Want your customers to come back? QCS.

QCS – Quality Customer Service. A term many big business chains and local retailers lose focus of very easily. When we think of the word Marketing i think people forget that customer service is the most important part of marketing. Marketing is often confused with advertising, people think putting an ad in the paper or a radio ad is a great marketing plan. WRONG Marketing is much more that but, advertising is part of a good marketing plan. We often loose focus of the things that are free and easy to implement that make a bigger impact than any advertisement ever will do.

What is your competitive advantage? If you answer: price, product or location you might be in trouble. If your price is what sets you from the rest it easy for your competitors to drop their price and be right in the same game as you and then you have NO advantage. Product- your have the best burger in town. What happens when a restaurant down the road opens up and has a better burger than you? You have NO competitive advantage anymore. Location – “we are the only gas station right on the lake so you can come gas up your boats.” Again what happens when someone else opens a gas station on the other side of the lake, You have NO competitive advantage.  Get my drift? Now say you create an EXPERIENCE, something so great that people will talk about it to all their friends and family and the people they will meet for the next 2 months, now that is a competitive advantage. In all scenarios above having your own unique experience is what really will draw people to your business again and again, and NO ONE can take that experience away from you. It all starts with your customer service. Times are different than they used to be if you don’t treat your customers great and give them a reason to come back they won’t come back because there are other business out there that are waiting to treat you customers better than you.

I want to share this story with you from Bob and Susan Negan of Whizbang Training. (Sidenote if you want really great marketing tips subscribe to their e-mails and or get out and see them.

Our oldest son, now 13, has grown about 4 inches in the last six months. And he’s been begging for some new shorts that actually fit before the weather gets  hot here in Michigan.Being a teenager, he had clear ideas about where he wanted to shop – that mall store that carries lots of stylish basics and rhymes with The MAP. So we headed to the mall, dragging his 11 year old brother along.In short order the two of them had quite a pile of summer t’s and shorts on the counter. Their haul added up to a pretty good chunk of change, so when the sales associate offered 30% off if I opened a store credit card I went for it – even though I have resisted that offer for many, many years.

So far, so good.

I was happy. My kids were happy. The store had to be happy – big sale PLUS a new charge card customer.

And then…

Two of the items had to be sent from another store because the store we were in was out of the right sizes. While I was on the phone giving my shipping address it happened.

“That will be an extra $6 for shipping.”

REALLY? I was standing right in their store (not on the Internet, not shopping via catalog), they were out of the product, I was purchasing hundreds of dollars of other stuff, had opened a credit card, and they were charging me extra to buy those two items?

I was &#%$#&ed off.

It wasn’t the six bucks. It was the principle of the thing.

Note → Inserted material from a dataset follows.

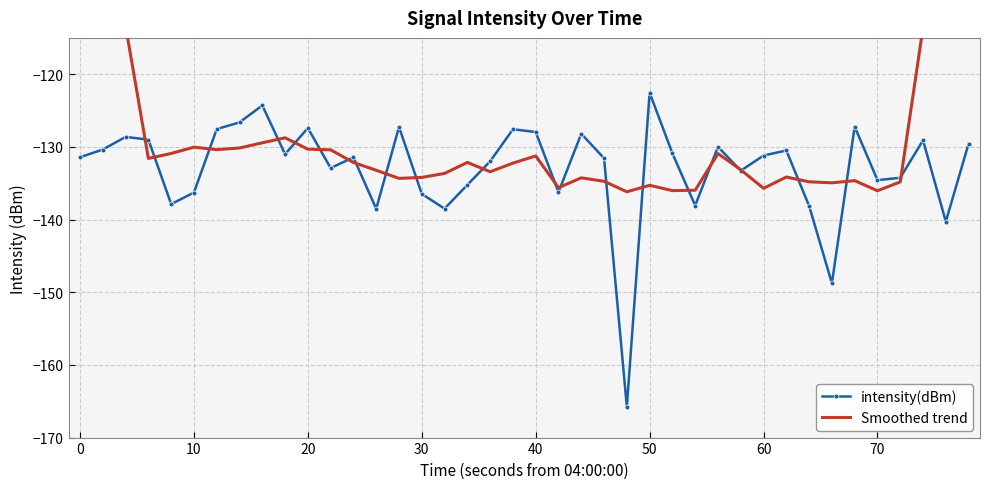

Is the value of intensity(dBm) at 39 greater than the value of Smoothed trend at 27?

Yes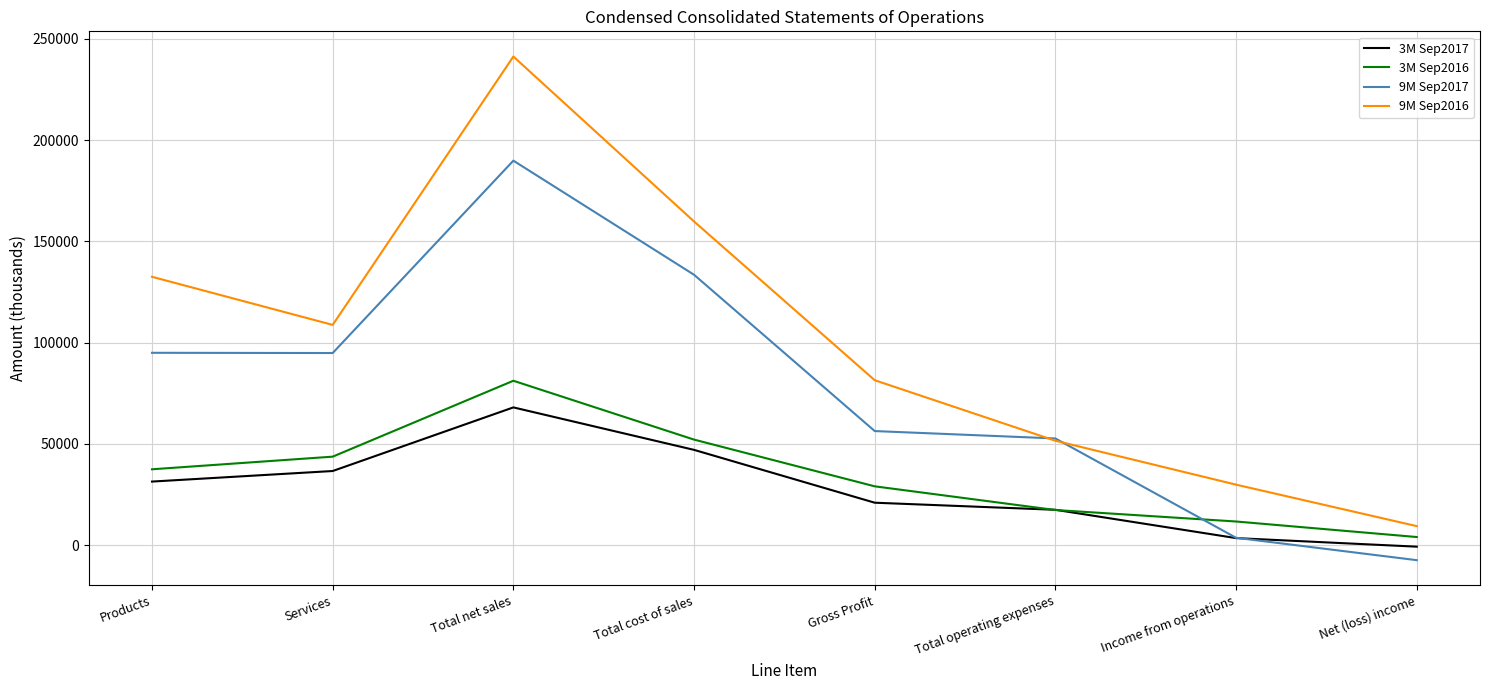

What is the difference between the highest and lowest values at Gross Profit?

60486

When I pressed the guy on the phone about the shipping charge he said:

  • “Gas prices have gone up, so we’ve had to start charging for shipping.”
    What about the gas I had to burn driving in to their store? Did my gas somehow miraculously cost less than theirs?and…
  • “When you spend enough on your credit card you’ll be at the Silver Level and you’ll get all your shipping for free!” Not what a brand new card holder wants to hear.

Bottom line: neither the guy on the phone nor the gal I was working with in the store did the right thing and waived my measly $6 shipping fee.

I don’t think they could. It was “the policy.”

And so, for a very tiny fee, a good customer – previously very happy about spending hundreds of dollars – left mad.And in no hurry to shop there again. And certainly in no hurry to use that store credit card again.I have lots of shopping to do for myself in the near future (and my clothes cost lots more than my kid’s clothes!) but their store and their associated brands are now very low on my list.

Penny wise (they got that $6 shipping!) and pound foolish (my future purchases will be going somewhere else.)

So what’s the moral of the story? What does this mean for you?

  1. Take a moment to stop and think about policies, procedures, anything in your business that might be penny wise and pound foolish. Are there things that you are doing to save a penny that might be &#%$#&ing off your good customers and costing you sales down the road?
  2. If you do have restrictive policies in place, at least make sure your staff has the authority to waive those policies in the right situation. Train them and empower them!
Independent retailers have a real advantage over huge chains when it comes to stuff like this. LOVE your customers. The money will follow.